Not only is this a tool to measure your HRV, but it also uses data that you provided to measure your recovery, personal heart rate zones, and gives you cardio workouts.

Not a sponsor whatsoever, I use and love the product. I believe everyone should have this and will benefit from using it.

I am sure there are other apps and ways to measure your HRV, but I love the Morpheus.

Next question, how to improve your HRV?

It is a great question, and you might be thinking high intensity, multiple times a week.

False.

Do get the most bang for your buck for heart health and longevity is to spend more time with low-moderate intensity versus high intensity.

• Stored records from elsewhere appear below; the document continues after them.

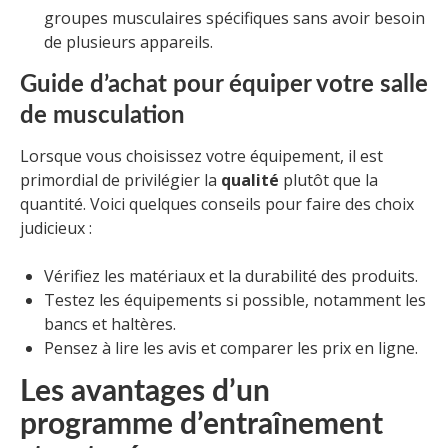
groupes musculaires spécifiques sans avoir besoin
de plusieurs appareils.
Guide d’achat pour équiper votre salle
de musculation
Lorsque vous choisissez votre équipement, il est
primordial de privilégier la
qualité
plutôt que la
quantité. Voici quelques conseils pour faire des choix
judicieux :
Vérifiez les matériaux et la durabilité des produits.
Testez les équipements si possible, notamment les
bancs et haltères.
Pensez à lire les avis et comparer les prix en ligne.
Les avantages d’un
programme d’entraînement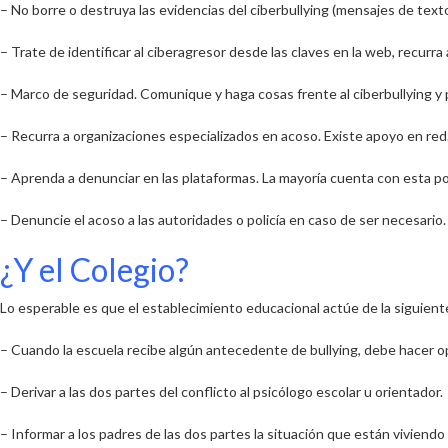
–
No borre o destruya las evidencias del ciberbullying
(mensajes de texto,
– Trate de
identificar al ciberagresor desde las claves en la web
, recurra
– Marco de seguridad.
Comunique
y haga cosas frente al ciberbullying y
– Recurra a organizaciones especializados en acoso.
Existe apoyo en red
–
Aprenda a denunciar en las plataformas
. La mayoría cuenta con esta po
– Denuncie el acoso a las autoridades o policía en caso de ser necesario
¿Y el Colegio?
Lo esperable es que el establecimiento educacional actúe de la siguien
– Cuando la escuela recibe algún antecedente de bullying,
debe hacer op
–
Derivar
a las dos partes del conflicto al psicólogo escolar u orientador.
–
Informar a los padres de las dos partes la situación
que están viviendo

High intensity is important, but only 1-2x/week with a total time of 2-10 minutes a week. Your low to moderate intensity will be about 150-250 minutes a week.

Presently, these are some of my favorite cardio workouts that do not get boring. Pick your favorite cardio equipment:

  • :15 of work @80% intensity and Active Recover for 1:00 and repeat 10-20x.
  • :30 of work with 65%-75% intensity and Active Recover for :30 and repeat 10-20x.
  • 3:00 work @ 85%-90% intensity and Active Recover for 4 minutes and repeat 3-4x.
  • 20-30 minutes of 65-75% intensity

There are so many more workouts and combinations you can use for your workouts, but this is a great start.

I recommend that you aim 20-30 minutes 3-4x a week as well as a strength training program 2-3x a week.

If that sounds like it is to much, start with 2 strength days and 1 cardio day. Slowly increase from there when you feel comfortable and have formed a habit of being consistent.